BKPM Percepat Perizinan, Dukung Pengusaha Lokal Jadi Pemain Utama Ekonomi Nasional

Jakarta – Kementerian Investasi dan Hilirisasi/Badan Koordinasi Penanaman Modal (BKPM) menegaskan komitmennya dalam memperkuat peran pengusaha lokal guna mendukung pertumbuhan ekonomi nasional. Salah satu upaya yang dilakukan adalah mempercepat proses perizinan tanpa mengabaikan aspek risiko.
“Kami ingin memastikan bahwa pengusaha lokal mendapatkan dukungan penuh melalui kebijakan yang mempermudah proses perizinan, namun tetap memperhatikan aspek risiko yang mungkin timbul,” ujar Wakil Menteri Investasi dan Hilirisasi/Wakil Kepala BKPM, Todotua Pasaribu, dalam pernyataannya di Jakarta, Sabtu (8/2). Dikutip dari antaranews.com
Todotua menekankan bahwa percepatan perizinan diharapkan dapat menjadikan pengusaha lokal sebagai pemain utama di negeri sendiri, baik sebagai subjek maupun objek dalam pembangunan ekonomi daerah.
Sebagai contoh nyata, BKPM telah berkomunikasi dengan Himpunan Penambang Kuarsa Indonesia (HIPKI) untuk menindaklanjuti potensi besar pasir kuarsa yang tersebar di berbagai wilayah Indonesia. Pasir kuarsa menjadi komoditas strategis yang menarik perhatian investor domestik maupun internasional.
“Kami membutuhkan informasi menyeluruh dari asosiasi yang menaungi berbagai sektor usaha. Dalam hal ini, asosiasi usaha pertambangan pasir kuarsa menyampaikan permasalahan terkait lahan dan perizinan di daerah penghasil,” jelas Todotua.
Tantangan Regulasi dan Perbedaan Harga Patokan Mineral
Ketua Umum HIPKI, Ady Indra Pawennari, menyoroti disparitas Harga Patokan Mineral (HPM) di berbagai provinsi yang berpotensi mengurangi daya saing sektor tambang pasir kuarsa.
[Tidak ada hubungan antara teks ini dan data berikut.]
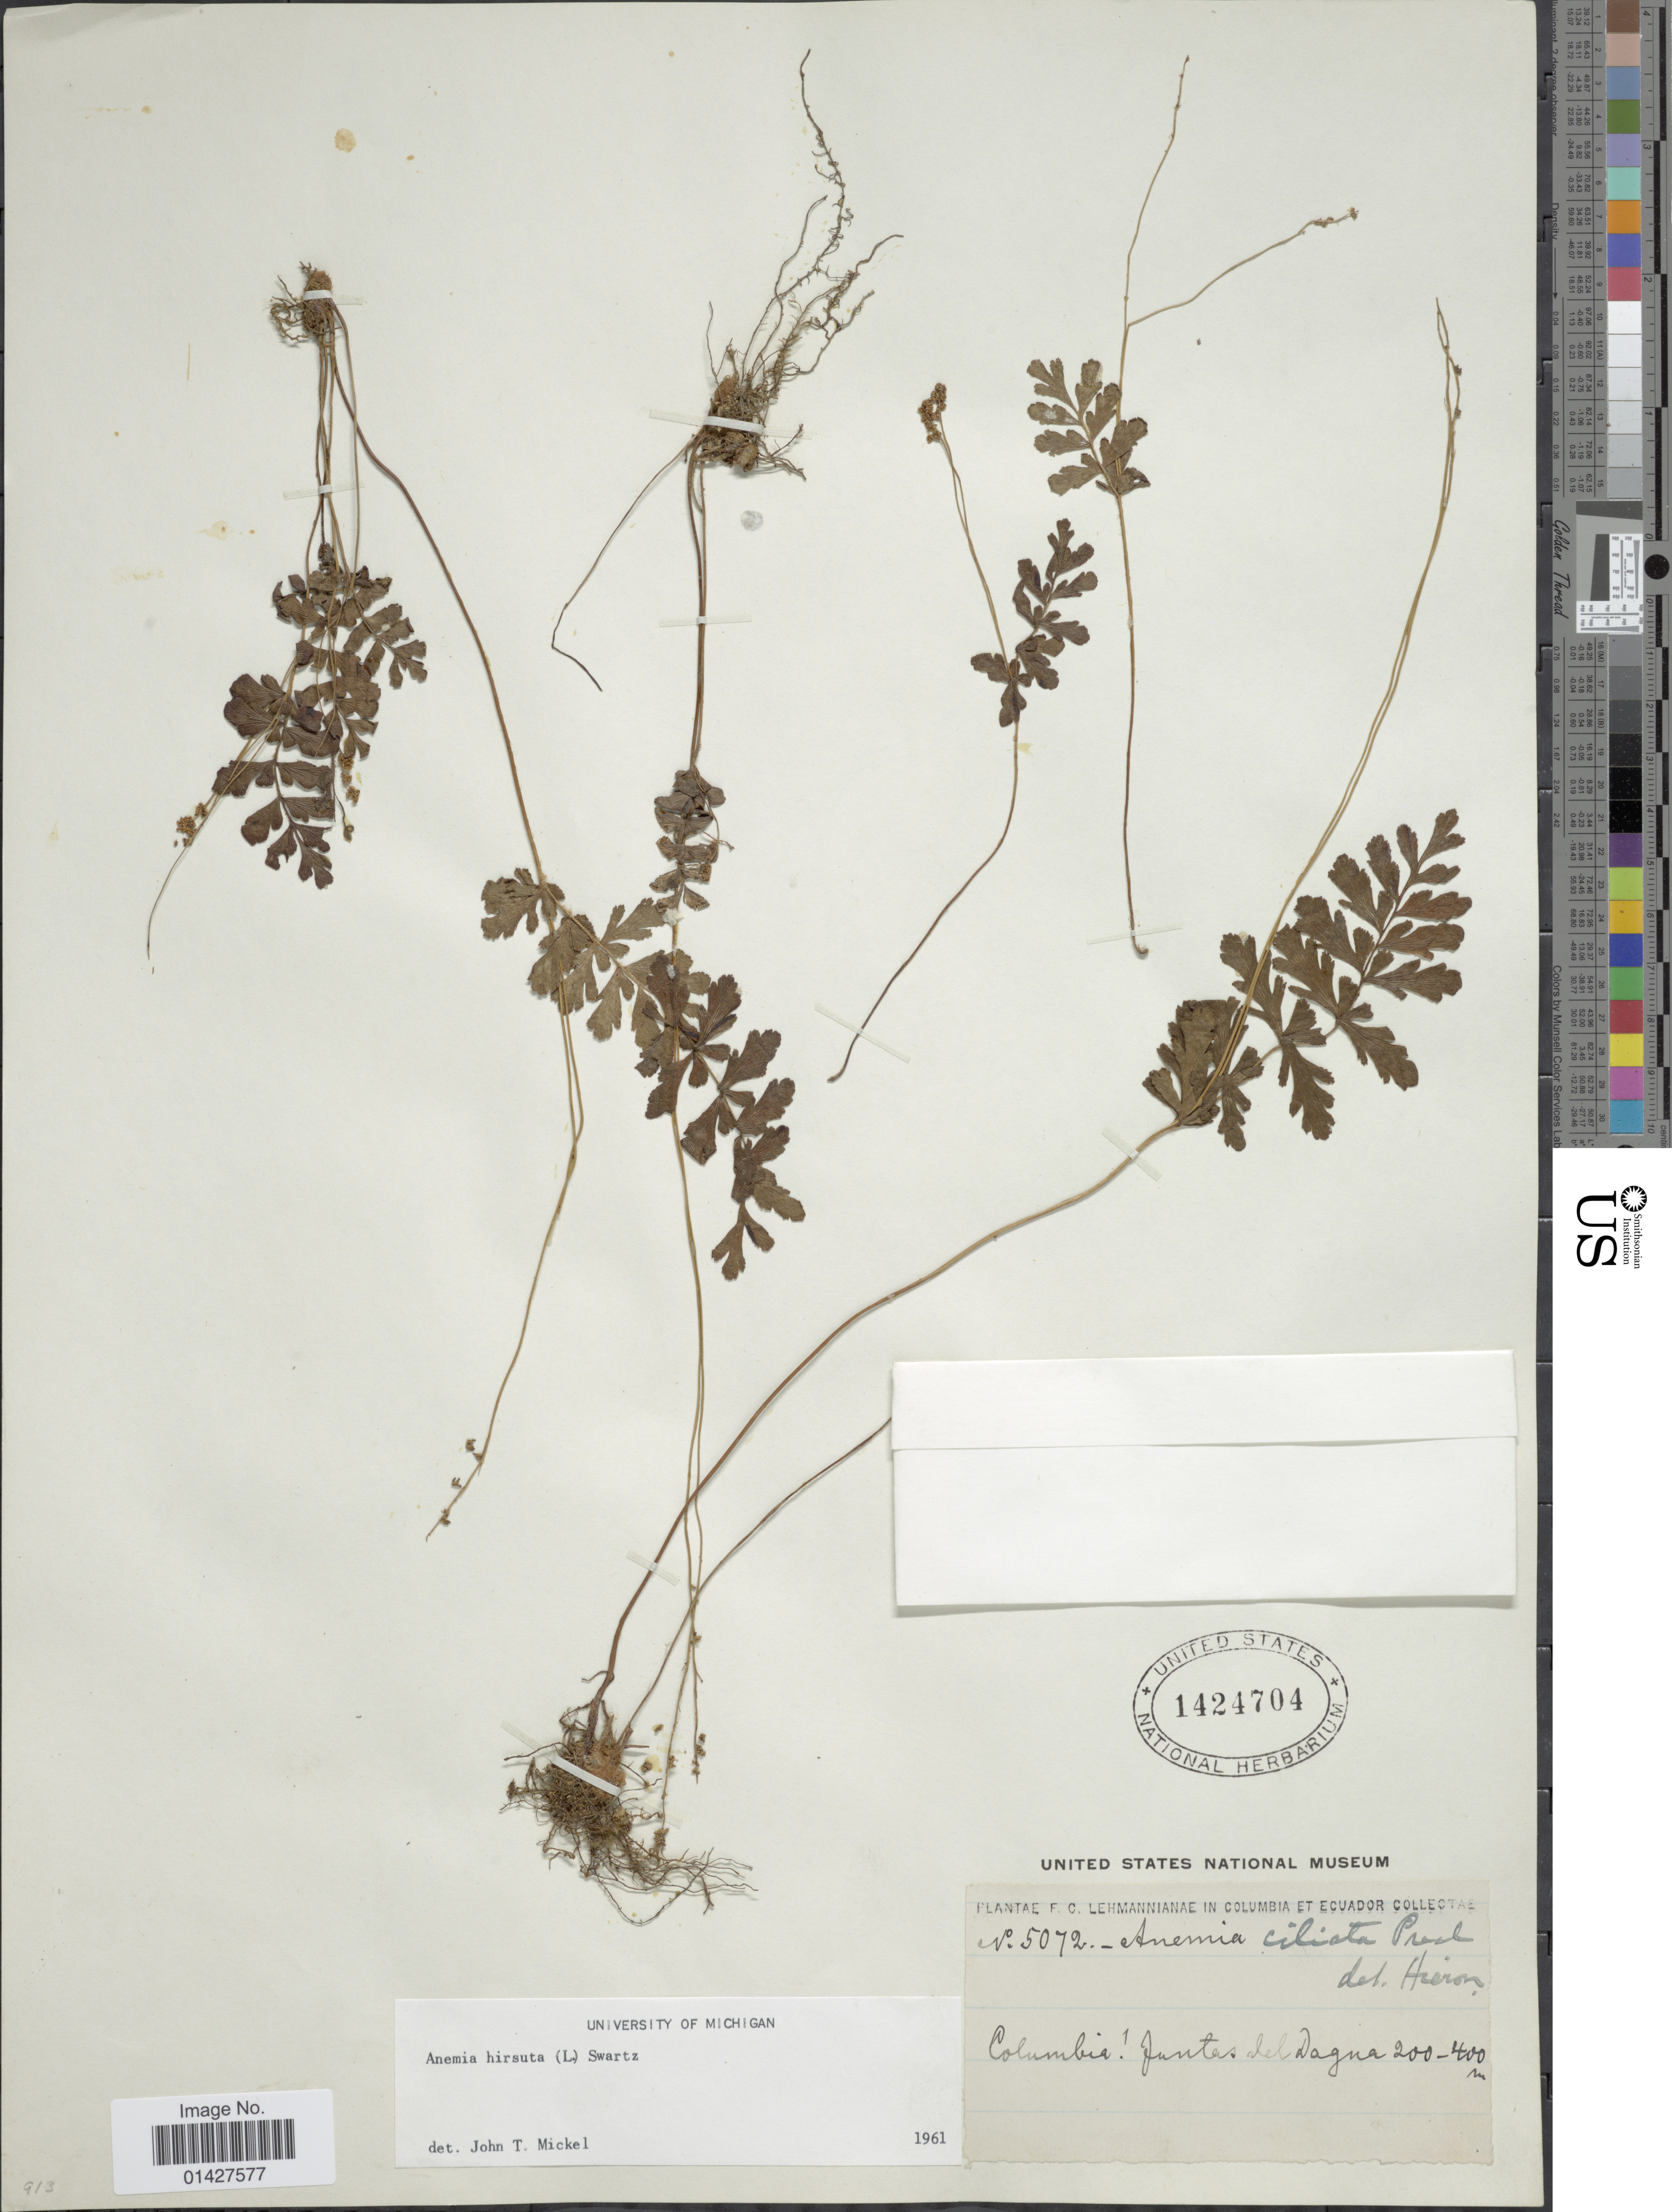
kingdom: Plantae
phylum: Tracheophyta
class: Polypodiopsida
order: Schizaeales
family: Anemiaceae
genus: Anemia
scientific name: Anemia hirsuta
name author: (L.) Sw.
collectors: F. C. Lehmann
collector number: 5072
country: Colombia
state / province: Valle del Cauca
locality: Juntas del Dagua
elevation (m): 200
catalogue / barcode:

Saat ini, HPM pasir kuarsa di Lingga dan Natuna, Kepulauan Riau, ditetapkan sebesar Rp250 ribu per ton. Sementara di Ketapang, Kalimantan Barat, hanya Rp26.415 per ton, dan di Sambas Rp66.038 per ton. Perbedaan harga ini mencapai 946 persen.
“Perbedaan ini tidak sesuai dengan Undang-Undang Nomor 1 Tahun 2022 tentang Hubungan Keuangan Antara Pemerintah Pusat dan Daerah yang mengatur bahwa HPM harus merujuk pada harga di mulut tambang,” ujar Ady.
Menurutnya, jika seluruh daerah mengacu pada regulasi yang berlaku, maka HPM pasir kuarsa akan lebih seragam atau setidaknya memiliki selisih yang wajar.
Selain itu, Ady juga menyoroti proses perizinan tambang yang masih membutuhkan waktu hingga tiga tahun. Padahal, investor memerlukan kepastian suplai bahan baku yang besar dan berkelanjutan.
“Pemerintah perlu mempercepat proses perizinan dari Wilayah Izin Usaha Pertambangan (WIUP) ke IUP operasi produksi, tentunya tetap sesuai dengan regulasi yang berlaku,” tambahnya.
Dengan percepatan perizinan dan penyelarasan kebijakan harga, diharapkan sektor tambang pasir kuarsa dapat lebih kompetitif dan memberikan dampak positif bagi pertumbuhan ekonomi lokal serta investasi nasional.